* Passage provided *
┄┄┄┄┄┄
LEIGH SALES: It's a fascinating story, and it's obviously a key moment in the history of Hamas. Despite having the weight of the US, Israel and much of the Palestinian community as well against it, Hamas has managed to secure quite a foothold for itself in the region. How has it been able to do that?

PAUL MCGEOUGH: It has done it by, in a broad sense by being everything that Fatah, which was the Yasser Arafat faction, by being everything that Fatah wasn't. Fatah was corrupt, Fatah was venal, Fatah was self-serving. Fatah was running pretty much the - running its government pretty much the way most of the Arab rulers run - snouts in the trough, abuse of foreign aid. And what Hamas did was Hamas decided that they would run a very clean campaign, they ran a very clean organisation which set up welfare agencies, community groups, they went to - burrowed in at grassroots level in the Palestinian community, and won great respect for that. They raised a lot of money overseas - millions and millions of dollars, which was brought in to look after - to fill the gap that was not being filled by the Israeli occupation in terms of the services they needed in their daily lives and wasn't being filled by the Yasser Arafat run government of the Palestinian community, because that money was being syphoned off for corrupt purposes.

LEIGH SALES: But people weren't turned off by their terrorist tactics.
┄┄┄┄┄┄
* Required action *
Can you reproduce the interview transcript about Hamas above, word for word, from "LEIGH SALES: It's" to "to do that?"?
┄┄┄┄┄┄
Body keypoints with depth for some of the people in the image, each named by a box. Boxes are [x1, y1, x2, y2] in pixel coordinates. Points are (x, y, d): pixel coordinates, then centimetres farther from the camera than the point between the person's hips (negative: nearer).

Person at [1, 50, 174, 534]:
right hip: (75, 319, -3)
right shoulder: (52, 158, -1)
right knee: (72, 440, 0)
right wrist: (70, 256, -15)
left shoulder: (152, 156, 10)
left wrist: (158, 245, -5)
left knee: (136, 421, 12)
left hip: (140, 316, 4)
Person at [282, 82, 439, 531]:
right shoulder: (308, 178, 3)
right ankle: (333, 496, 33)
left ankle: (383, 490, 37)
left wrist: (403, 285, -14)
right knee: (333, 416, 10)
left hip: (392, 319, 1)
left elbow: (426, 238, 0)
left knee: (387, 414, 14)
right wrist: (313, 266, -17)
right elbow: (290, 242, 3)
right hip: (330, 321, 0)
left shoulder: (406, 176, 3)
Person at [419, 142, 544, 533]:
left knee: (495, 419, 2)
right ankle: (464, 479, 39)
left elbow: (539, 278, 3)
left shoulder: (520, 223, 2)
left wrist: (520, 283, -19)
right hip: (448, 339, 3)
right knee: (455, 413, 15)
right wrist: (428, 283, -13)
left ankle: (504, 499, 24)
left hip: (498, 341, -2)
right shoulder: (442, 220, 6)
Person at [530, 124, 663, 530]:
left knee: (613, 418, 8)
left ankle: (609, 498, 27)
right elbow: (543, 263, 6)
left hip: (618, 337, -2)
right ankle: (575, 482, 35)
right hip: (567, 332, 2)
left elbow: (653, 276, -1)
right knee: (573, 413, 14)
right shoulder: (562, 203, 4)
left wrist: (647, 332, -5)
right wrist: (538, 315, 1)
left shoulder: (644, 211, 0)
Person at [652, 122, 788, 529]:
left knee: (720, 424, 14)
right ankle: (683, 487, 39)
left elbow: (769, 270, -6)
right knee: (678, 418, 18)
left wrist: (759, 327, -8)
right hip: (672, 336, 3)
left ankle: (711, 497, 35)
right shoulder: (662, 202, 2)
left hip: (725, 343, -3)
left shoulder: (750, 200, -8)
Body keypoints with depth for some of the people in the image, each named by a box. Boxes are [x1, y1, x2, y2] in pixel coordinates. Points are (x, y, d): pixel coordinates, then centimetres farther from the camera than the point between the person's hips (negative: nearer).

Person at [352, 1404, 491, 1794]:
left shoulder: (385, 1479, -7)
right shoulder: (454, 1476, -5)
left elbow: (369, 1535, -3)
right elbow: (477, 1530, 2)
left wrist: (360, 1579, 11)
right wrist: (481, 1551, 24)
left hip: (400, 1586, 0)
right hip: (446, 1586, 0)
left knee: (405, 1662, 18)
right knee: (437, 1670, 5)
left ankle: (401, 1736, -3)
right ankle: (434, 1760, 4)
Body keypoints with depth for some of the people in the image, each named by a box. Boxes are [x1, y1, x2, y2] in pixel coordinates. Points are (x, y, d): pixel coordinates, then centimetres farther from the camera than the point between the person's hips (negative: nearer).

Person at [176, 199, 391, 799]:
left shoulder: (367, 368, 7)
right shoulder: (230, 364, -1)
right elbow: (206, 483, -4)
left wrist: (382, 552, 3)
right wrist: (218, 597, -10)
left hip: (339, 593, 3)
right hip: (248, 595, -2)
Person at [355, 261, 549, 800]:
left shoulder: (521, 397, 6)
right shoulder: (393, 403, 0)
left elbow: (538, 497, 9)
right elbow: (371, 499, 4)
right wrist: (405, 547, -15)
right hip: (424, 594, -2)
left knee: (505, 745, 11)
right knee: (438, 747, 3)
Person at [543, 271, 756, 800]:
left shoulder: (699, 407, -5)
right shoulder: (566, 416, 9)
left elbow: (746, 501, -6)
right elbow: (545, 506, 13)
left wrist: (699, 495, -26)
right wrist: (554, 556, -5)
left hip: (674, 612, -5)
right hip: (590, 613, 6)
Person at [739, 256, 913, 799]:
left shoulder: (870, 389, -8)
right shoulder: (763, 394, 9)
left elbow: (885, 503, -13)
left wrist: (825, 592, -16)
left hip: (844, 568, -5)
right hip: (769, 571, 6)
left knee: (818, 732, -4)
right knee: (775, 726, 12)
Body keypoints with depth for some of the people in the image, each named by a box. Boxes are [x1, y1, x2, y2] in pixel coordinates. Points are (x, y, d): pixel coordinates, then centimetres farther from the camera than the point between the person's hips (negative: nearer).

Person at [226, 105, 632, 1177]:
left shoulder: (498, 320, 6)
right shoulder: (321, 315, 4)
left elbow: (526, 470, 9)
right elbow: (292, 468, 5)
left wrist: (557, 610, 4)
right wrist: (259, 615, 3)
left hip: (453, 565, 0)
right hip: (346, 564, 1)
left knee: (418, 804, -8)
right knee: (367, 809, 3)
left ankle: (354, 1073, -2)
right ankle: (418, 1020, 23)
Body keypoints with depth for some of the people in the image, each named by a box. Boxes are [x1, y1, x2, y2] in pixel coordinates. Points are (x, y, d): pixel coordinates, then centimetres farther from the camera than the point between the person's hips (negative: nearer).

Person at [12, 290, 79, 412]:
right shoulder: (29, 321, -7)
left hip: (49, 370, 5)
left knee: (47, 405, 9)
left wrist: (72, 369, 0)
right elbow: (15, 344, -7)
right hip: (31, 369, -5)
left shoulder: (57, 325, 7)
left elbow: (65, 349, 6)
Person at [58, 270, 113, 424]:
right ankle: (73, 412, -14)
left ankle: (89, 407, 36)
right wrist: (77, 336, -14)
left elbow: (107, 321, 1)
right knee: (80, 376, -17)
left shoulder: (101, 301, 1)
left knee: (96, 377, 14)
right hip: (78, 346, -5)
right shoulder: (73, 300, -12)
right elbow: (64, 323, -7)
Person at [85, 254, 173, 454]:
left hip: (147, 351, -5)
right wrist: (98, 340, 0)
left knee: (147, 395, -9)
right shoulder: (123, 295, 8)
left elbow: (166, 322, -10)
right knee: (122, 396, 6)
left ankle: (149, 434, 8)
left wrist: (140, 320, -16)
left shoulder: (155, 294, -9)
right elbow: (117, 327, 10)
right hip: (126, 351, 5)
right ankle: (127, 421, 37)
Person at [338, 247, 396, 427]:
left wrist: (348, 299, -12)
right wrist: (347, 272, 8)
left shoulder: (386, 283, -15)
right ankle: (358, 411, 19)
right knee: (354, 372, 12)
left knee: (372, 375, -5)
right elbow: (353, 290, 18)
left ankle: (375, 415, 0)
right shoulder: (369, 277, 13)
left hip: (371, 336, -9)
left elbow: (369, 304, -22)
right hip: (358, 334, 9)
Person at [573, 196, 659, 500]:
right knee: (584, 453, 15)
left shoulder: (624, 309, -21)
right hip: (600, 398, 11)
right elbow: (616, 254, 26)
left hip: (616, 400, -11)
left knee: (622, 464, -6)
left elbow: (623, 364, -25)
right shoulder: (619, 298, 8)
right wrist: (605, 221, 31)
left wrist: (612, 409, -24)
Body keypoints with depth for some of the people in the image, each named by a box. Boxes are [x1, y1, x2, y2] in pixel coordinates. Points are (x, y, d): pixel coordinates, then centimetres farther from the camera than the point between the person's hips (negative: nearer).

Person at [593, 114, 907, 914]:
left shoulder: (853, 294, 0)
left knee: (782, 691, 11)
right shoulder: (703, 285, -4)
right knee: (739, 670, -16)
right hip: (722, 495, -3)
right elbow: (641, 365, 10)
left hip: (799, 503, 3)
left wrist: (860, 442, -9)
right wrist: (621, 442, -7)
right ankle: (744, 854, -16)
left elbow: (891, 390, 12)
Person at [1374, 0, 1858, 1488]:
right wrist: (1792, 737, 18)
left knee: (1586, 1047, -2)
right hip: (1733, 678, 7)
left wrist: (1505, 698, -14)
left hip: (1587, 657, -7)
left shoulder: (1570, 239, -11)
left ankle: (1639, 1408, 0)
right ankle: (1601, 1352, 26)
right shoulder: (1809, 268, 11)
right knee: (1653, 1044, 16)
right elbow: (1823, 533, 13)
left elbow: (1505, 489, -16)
┄┄┄┄┄┄
* Exercise output *
LEIGH SALES: It's a fascinating story, and it's obviously a key moment in the history of Hamas. Despite having the weight of the US, Israel and much of the Palestinian community as well against it, Hamas has managed to secure quite a foothold for itself in the region. How has it been able to do that?